Parshas VaYigash:Motherhood-based on cconception or childbirth

OKay, I want to end this month with more than one post, so I will stop being lazy and post my latest chaburah.

Rashi on the posuk "Shaul ben HaCana'anis" brings the medrash that Shaul was the son of Dina and Shimon. The question is that even a Ben Noach is not allowed to marry his maternal sister. How then could Shimon marry Dina. One approach to answer this question is to use another medrash. The Targum Yonason Ben Uziel tells us that when Leah was pregnant with her 7th child she davened to Hashem that it should be a girl. At the same time, Rochel was also pregnant. Hashem caused the fetus in Leah to be switched with the fetus in Rochel. Rochel gave birth to Yosef and Leah gave birth to Dina. Since Dina was conceived in Rochel's womb you can argue that her mother was really Rochel. Consequently, she was muttar to marry Shimon.

In case you think that this is all derush, there is a very important halachic nafka mina. When a baby is born in-vitro or through a surrogate mother, who is considered the mother -the one who supplies the egg and conceives the child or the one who gives birth to the child. (or in the word of Rabbi Bleich is motherhood defined by parturition or by gestation).

There are a number of teshuvos/articles written on this topic. Rabbi Bleich has an extensive article in his Contemporary Halacha vol 4. Techumim vol 5 also has a discussion on this topic. Finally, there is also an article in the Jouranal of Halacha and Contemporary Society vol 38.

Just to note, we are not discussing whether it is muttar l'chatchila to do such a thing, only b'dieved if it was done who is the mother.

I will just bring 1-2 proofs for each side of the equation.

Parturition or Childbirth

1) The Tzitz Eliezer quotes the sefer Tzur Ya'akov who actually wants to bring a rayah from the Yonason ben Uziel quoted above.
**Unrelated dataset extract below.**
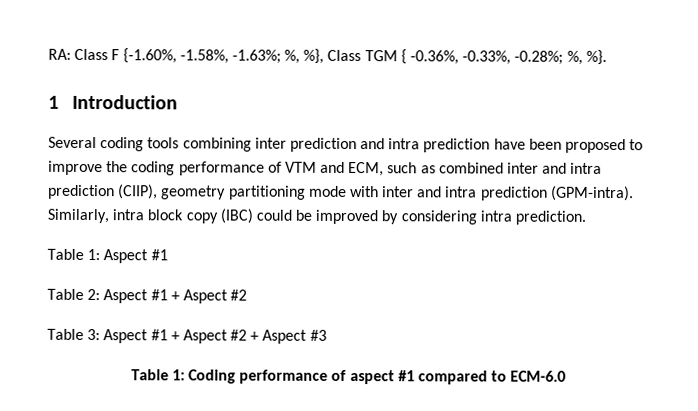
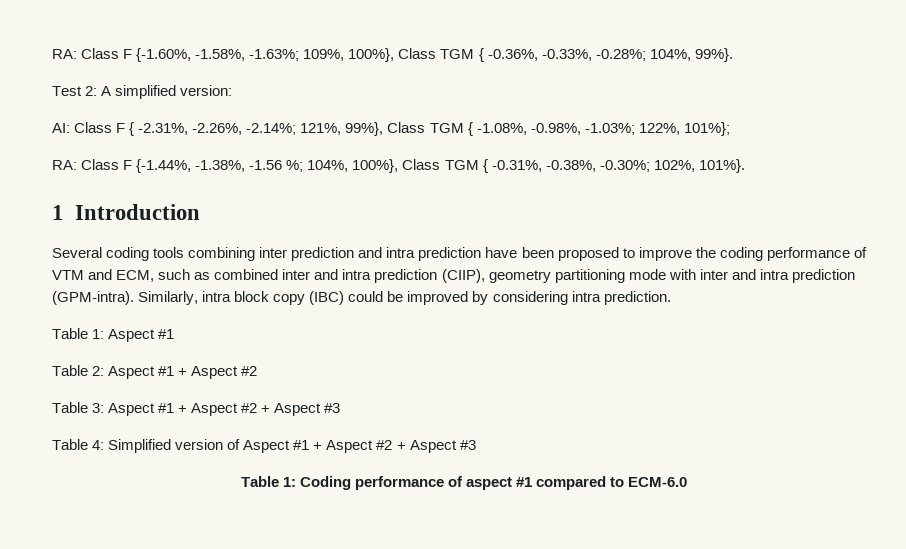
[284,48,325,64] %, %}, -> [303,48,395,62] 109%, 100%},
[566,49,607,65] %, %}. -> [649,48,733,62] [52,85,233,99] [52,122,730,136] [52,159,745,173] 104%, 99%}. // Test 2: A simplified version: // AI: Class F { -2.31%, -2.26%, -2.14%; 121%, 99%}, Class TGM { -1.08%, -0.98%, -1.03%; 122%, 101%}; // RA: Class F {-1.44%, -1.38%, -1.56 %; 104%, 100%}, Class TGM { -0.31%, -0.38%, -0.30%; 102%, 101%}.
(327, 335) none -> [52,439,476,453] // Table 4: Simplified version of Aspect #1 + Aspect #2 + Aspect #3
However, the rayah is in the opposite direction. Since the torah lists Dina as Leah's daughter and Yosef as Rochel's son, we see that motherhoood is based on teh woman who gives birth to the child.

Rav Shternbach in an article in a medical torah journal called "b'shvilei u'refuah" argues that you can't bring a rayah from derush. Furthermore, there is another pshat, that the fetus' weren't switched but rather the neshamos were switched.

2) The sefer Even Yakar (quoted by the Tzitz Eliezer) discusses a case of an ovarian transplat (which seems to have never happened) and he brings a rayah from a gemara in Sotah 43B. The gemara says that if you graft a tree less than 3 yrs old onto a tree that is older than 3 years, the new tree is patur from orlah. We see you follow the mother who gave birth.

3) Rav Zalman Nechemiah Goldberg in Techumim vol 5 brings a rayah from Yevamos 97b. The gemara discusses a case of a non Jewish lady who converts when she is pregnant and then has twins. The gemara says these twins are considered brothers and there is a chiyuv yibum since at birth the mother was Jewish. Again we see you follow childbirth.


Rabbi Bleich brings a Rabbi Akiva Eiger (also quoted in the Chavtzeles HaSharon on Vayigash) in Yorah Deia (SIman 87) as a proof that we follow conception. The halacha is that milk from a shechted animal can not create an issur basar v'chalav because we need "chaleiv imo"=milk from an animal who can be a mother. A shechted cow can not be a mother. Rabbi Akiva Eiger asks what is the din with a cow that is a treifa. Such a cow can not give birth but it can conceive. He says in such a case the cow is considered a mother. From here we see that motherhood follows conception.

Parturition and Gestation

Rabbi Bleich wants to say that both women are considered the mother. By kilayim of animals, the gemara says "choshishin l'zera ha'av" and the animal is considered to be a species from the father and the mother. Here too, the women who conceived contributed to this child and she should also be considered the mother.

According to the Jouranal of Halacha and Contemporary Society most poskim say the one giving birth to the child is the mother. But as always ask your local Orthodox poseik.